The cerebellar microcircuitry operates in parallel microcomplexes

Making sensitive skin

Every step towards this accomplishment required groundbreaking research by the 11 partners in the consortium.

To develop robotic skin as sensitive as human skin, the researchers started by studying how human skin senses not just pressure and position but features such as the direction pressure is coming from.

To mimic the skin’s sensing capabilities, researchers at the German Aerospace Centre (DLR), guided by physiology results from Umeå University, in Sweden, created a thin flexible material filled with a form of carbon whose resistance changes with pressure. This approach let them combine information from sensors in different parts of the skin in order to minimise the number of information-carrying wires.

“We can soon integrate hundreds of detector elements and get the information out with just five wires,” says van der Smagt. “And we have the ability to distinguish between shape, the amount of force, and the direction of force.”
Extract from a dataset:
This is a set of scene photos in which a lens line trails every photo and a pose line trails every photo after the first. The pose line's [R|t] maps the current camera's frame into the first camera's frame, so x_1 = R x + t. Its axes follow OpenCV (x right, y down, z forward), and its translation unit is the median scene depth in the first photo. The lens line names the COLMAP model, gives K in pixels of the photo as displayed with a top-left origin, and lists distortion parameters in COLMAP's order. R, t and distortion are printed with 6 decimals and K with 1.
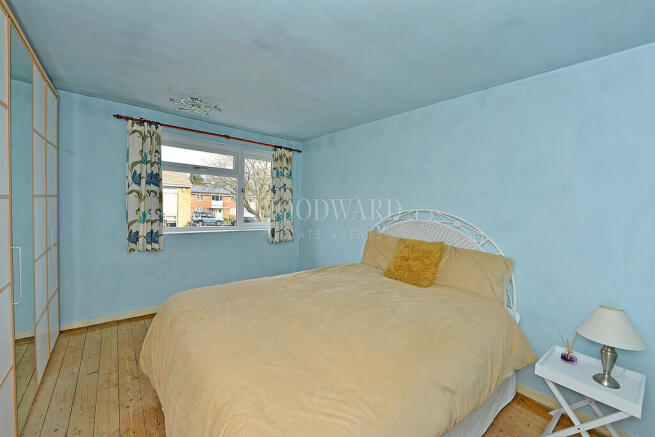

The human arm and hand can generate and control a remarkable range of force, from the delicate touch of a watchmaker to the power of a javelin thrower. Much of this range of force and finesse comes from the pairs of opposing muscles that control each joint.

Researchers at DLR took the same approach. The artificial arm they built and are now experimenting with uses a total of 58 motors in opposing pairs, coupled with non-linear springs, to control the arm.

The hand they have built is closely modelled on the human hand. It can snap its fingers, pick up an egg or carry a cup of coffee. Its fingers are moved by 38 opposing motors.

Again, the researchers had to go back to basics, for example making detailed MRI studies of human hands in hundreds of different positions.

“Surprisingly enough, this doesn’t exist anywhere else,” says van der Smagt.